第6話「変化」
この国にも『梅雨』がある。
日本とは少し違う、重たくて肌にまとわりつくような湿気だ。
「……まあ、そうなるわね」
ため息をつきながら、タンスを開ける。
そこには、以前とは違う下着が並んでいた。
全部、ゴムの太い輪がついたものばかり。
そのまま履くのではなく、
股のあいだに分厚い布を挟んで固定するタイプ。
——つまり、これはもう『おむつ』だった。
(昨日も……その前も……)
夜のおねしょは毎晩になり、最近では昼間にも一度は『失敗』してしまう。
訓練中や、文字を書いている時。
ちょっと力を使った拍子に、身体が勝手に緩んでしまう。
(『異能』のせい……なんだよね?
そうじゃなかったら……私……)
この招待所では洗濯も管理も職員が行う。
つまり、私の失敗も全て把握される。
タンスが『こう』なったということは——
もう完全に、職員も赤城さんも、
『私は『異能少女』であり、『失禁』は日常的なもの』
……そう理解した、ということだ。
胸がきゅっと苦しくなる。
少女としての生活が、
ひとつひとつ削り取られていくようで。
変わったのはそれだけではない。
♦︎♦︎♦︎
1週間前。
「はじめまして、半島解放軍少将の白オックです」
脇にいた背広の男性が日本語に訳そうとする。私はそれを止めた。
「大丈夫です。
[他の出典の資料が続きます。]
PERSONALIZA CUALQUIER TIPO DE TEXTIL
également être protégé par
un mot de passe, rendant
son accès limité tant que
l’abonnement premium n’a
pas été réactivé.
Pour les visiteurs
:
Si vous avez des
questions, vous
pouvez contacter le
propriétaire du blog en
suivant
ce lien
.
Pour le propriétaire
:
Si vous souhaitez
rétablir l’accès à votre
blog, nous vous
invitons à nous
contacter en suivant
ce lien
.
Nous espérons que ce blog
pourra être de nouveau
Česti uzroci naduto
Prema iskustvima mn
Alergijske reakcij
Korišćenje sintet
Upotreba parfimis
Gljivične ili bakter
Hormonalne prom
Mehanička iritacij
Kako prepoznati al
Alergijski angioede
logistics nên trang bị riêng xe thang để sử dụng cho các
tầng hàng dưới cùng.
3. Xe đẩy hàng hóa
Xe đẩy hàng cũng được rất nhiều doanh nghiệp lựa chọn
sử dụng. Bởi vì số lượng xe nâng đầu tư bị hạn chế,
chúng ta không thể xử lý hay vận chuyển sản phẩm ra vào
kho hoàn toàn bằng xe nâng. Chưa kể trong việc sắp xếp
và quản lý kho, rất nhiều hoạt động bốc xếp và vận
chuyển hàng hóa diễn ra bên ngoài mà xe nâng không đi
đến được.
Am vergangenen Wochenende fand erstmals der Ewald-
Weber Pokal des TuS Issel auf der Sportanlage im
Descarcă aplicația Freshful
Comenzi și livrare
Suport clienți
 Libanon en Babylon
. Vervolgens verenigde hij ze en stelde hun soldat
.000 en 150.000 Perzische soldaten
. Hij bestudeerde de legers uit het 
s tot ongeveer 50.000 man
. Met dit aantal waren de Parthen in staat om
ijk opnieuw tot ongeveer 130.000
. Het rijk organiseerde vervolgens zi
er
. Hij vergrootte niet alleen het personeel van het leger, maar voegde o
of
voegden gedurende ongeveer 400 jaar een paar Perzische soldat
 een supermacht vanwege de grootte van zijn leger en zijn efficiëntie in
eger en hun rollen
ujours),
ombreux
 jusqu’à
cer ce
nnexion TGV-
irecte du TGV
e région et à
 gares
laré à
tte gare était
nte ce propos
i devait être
そのくらいの半島語はわかります。はじめまして種田トウカです」
「おお、素晴らしい。今日は訓練の様子を見せてもらいますよ」
「はい」
そうしていつも通りの飛行訓練を行う。記述にあった通り、掃除用具のホウキにまたがると速く高く飛べる。今は訓練として制御の練習している。狙った高さ・場所に飛ぶ訓練だ。
「素晴らしい!この調子で頑張ってください。新しい子も探していますから」
白さんは終始、上機嫌で帰っていった。
「……うまくいったな」
白さんの車を見送りながら、タケシさんが言った。軍の視察も全てタケシさんの計画だった。
(「この国で権力を持っているのは『党』と『軍』だ。それを利用して、『役に立つ』事をアピールするんだ!」)
「ええ、これで軍にも『訓練』という名目で『異能』の練習ができる。タケシさんの計画通りにね」
私がそう続けると、タケシさんもこっちを見て笑った。
その結果、今日から『102招待所』は『半島解放軍 異能研究所』と名前が変更された。
♦︎♦︎♦︎
その夜。島根県江津市沖。
波の音だけが響く真っ暗な海。
その中を、小さな船がゆっくり進む。
「……そっと運べよ。中身は『ナマモノ』だからな」
船上でセブンスターに火をつけ、紫煙をくゆらせる男——林。いや、朴ソンギュだった。
小船から、大きな貨物船へ。中継して送り出す。
それが変わらない“仕事”だった。
積み荷の麻袋がわずかに動く。
中には——
眠らされた小柄な少女。
朴は麻袋の端を指先でつまんで、にやりと笑った。
「トウカちゃん。新しい『お友達』だよ」
波が船腹にぶつかり、
鈍い音が響く。
少女の入った麻袋は、
静かに貨物船へ引き上げられていった。